→ Testo da esaminare
^^^^^^^^^^^^^^^^

La trasformazione digitale della sanità non è più una prospettiva futura, ma una realtà già consolidata nella pratica quotidiana dei professionisti. Lo confermano i risultati di una survey interna condotta sui medici di medicina generale da MioDottore, una piattaforma pensata per supportare i professionisti sanitari nell’organizzazione del lavoro e nella comunicazione con i pazienti. L’indagine evidenzia come la tecnologia sia ormai percepita come un elemento centrale per la gestione efficace dello studio medico. Per oltre sei medici su dieci (62,5%), la digitalizzazione è oggi indispensabile, mentre un ulteriore 25% la considera molto rilevante. Un dato che evidenzia chiaramente il passaggio da un approccio opzionale a uno strutturale: gli strumenti digitali non sono più un supporto accessorio, ma un vero e proprio pilastro organizzativo.
Un approccio sempre più proattivo
L’atteggiamento dei professionisti verso l’innovazione è ormai maturo e orientato al cambiamento. I dati parlano chiaro: il 50% degli intervistati dichiara di adottare un approccio proattivo, cercando attivamente soluzioni in grado di migliorare l’organizzazione dello studio. A questi si aggiunge un 25% che si definisce fortemente orientato alla sperimentazione, segnale di una crescente apertura verso modelli di lavoro più moderni ed evoluti.

^^^^^^^^^^^^^^^^

→ Estratto dei dati
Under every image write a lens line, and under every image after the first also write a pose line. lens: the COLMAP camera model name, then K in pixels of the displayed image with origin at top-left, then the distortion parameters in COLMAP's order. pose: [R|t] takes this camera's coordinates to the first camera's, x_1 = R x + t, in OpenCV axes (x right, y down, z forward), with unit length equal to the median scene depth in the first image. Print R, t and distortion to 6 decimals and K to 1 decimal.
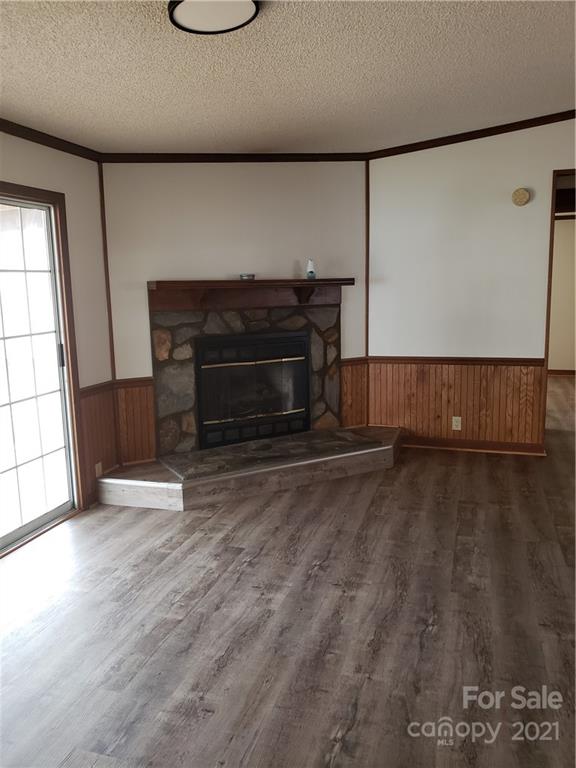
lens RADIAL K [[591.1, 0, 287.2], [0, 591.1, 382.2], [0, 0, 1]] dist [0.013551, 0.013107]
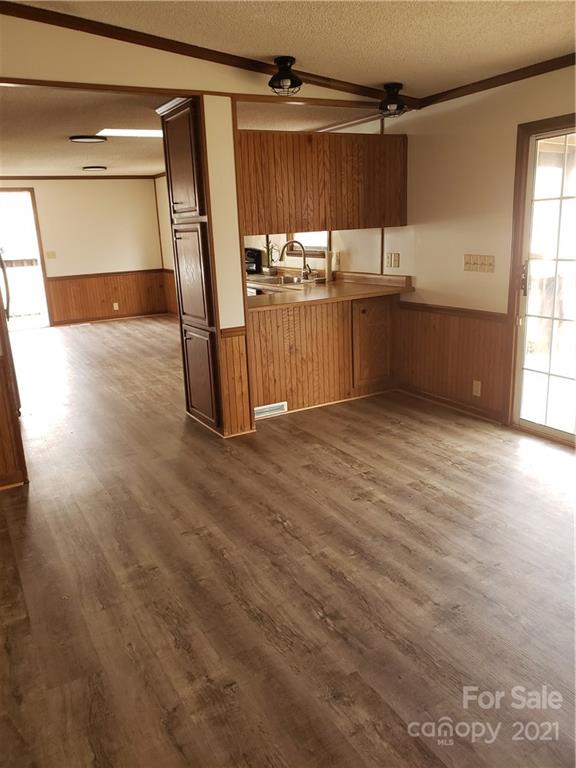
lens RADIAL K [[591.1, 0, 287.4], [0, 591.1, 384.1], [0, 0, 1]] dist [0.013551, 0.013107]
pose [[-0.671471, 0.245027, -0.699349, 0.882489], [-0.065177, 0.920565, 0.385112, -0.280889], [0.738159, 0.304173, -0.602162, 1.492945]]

^^^^^^^^^^^^^^^^

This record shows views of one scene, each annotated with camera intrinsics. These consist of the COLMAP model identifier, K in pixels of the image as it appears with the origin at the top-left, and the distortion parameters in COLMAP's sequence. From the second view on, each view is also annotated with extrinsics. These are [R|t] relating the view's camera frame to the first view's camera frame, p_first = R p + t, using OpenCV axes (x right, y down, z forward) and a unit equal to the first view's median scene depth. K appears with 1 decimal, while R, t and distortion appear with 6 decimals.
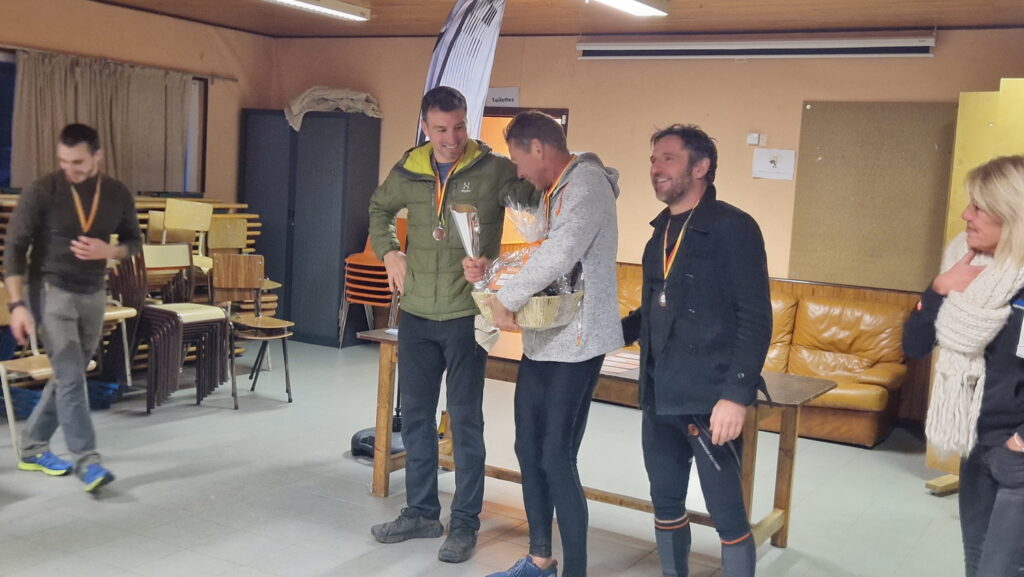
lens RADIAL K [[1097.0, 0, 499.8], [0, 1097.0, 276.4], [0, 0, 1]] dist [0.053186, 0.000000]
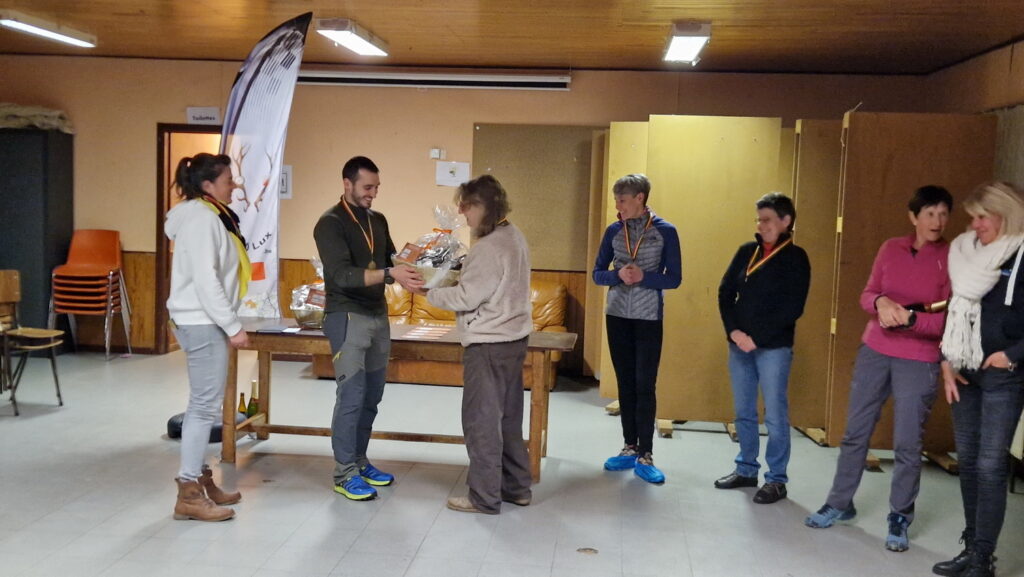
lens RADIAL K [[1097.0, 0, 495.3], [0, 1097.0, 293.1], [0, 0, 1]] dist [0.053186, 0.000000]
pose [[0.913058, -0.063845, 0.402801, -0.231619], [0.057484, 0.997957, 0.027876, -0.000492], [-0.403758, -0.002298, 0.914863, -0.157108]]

^^^^^^^^^^^^^^^^

→ Il compito
Prosegui il testo sulla digitalizzazione degli studi di medicina generale a partire dal punto in cui si ferma. I record non hanno alcun legame con il testo.

→ Risposta finale
Questa tendenza si traduce in una maggiore attenzione all’efficienza e alla qualità del lavoro. In quest’ottica, la tecnologia diventa uno strumento strategico per ottimizzare il tempo e migliorare l’esperienza quotidiana, sia per il medico che per il paziente.
Dove la tecnologia genera più valore
Le aree in cui il digitale fa davvero la differenza sono quelle legate al lavoro di tutti i giorni. I dati mostrano un consenso totale: il 100% dei medici indica come vantaggi principali la riduzione del carico operativo e una migliore comunicazione con i pazienti. Subito dopo, il 92,3% vede nell’organizzazione dello studio l’ambito dove la tecnologia porta il valore aggiunto maggiore.
Più contenuto, invece, l’interesse verso l’analisi dei dati (23,1%), che resta ancora un’opportunità in parte inespressa, probabilmente per la complessità degli strumenti o per la mancanza di integrazione tra i sistemi.
Tempo, semplicità e integrazione: i driver della scelta
Quando si tratta di adottare nuove soluzioni digitali, il criterio dominante è il risparmio di tempo, indicato dal 100% degli intervistati. Seguono semplicità d’uso e affidabilità (61,5%), elementi sempre più determinanti in contesti ad alta intensità operativa.
Un ruolo rilevante è attribuito anche alla capacità di integrazione tra sistemi (46,2%), mentre i costi economici incidono in misura minore (23,1%). Ancora più marginale il tema del supporto tecnico, segnalato solo dal 7,7% del campione.
Questi dati evidenziano una chiara priorità: i professionisti cercano soluzioni che semplifichino il lavoro, evitando frammentazioni e duplicazioni di attività.
Competenze digitali e autonomia operativa
Dal punto di vista delle competenze, emerge un buon livello di autonomia: il 31,25% dei medici si dichiara completamente preparato nell’utilizzo degli strumenti digitali, mentre la maggioranza si colloca tra livelli “abbastanza” e “molto” preparati. Si tratta di un indicatore positivo, che suggerisce come la diffusione della tecnologia sia accompagnata da una crescente familiarità con gli strumenti, anche se resta spazio per ulteriori percorsi di formazione e supporto.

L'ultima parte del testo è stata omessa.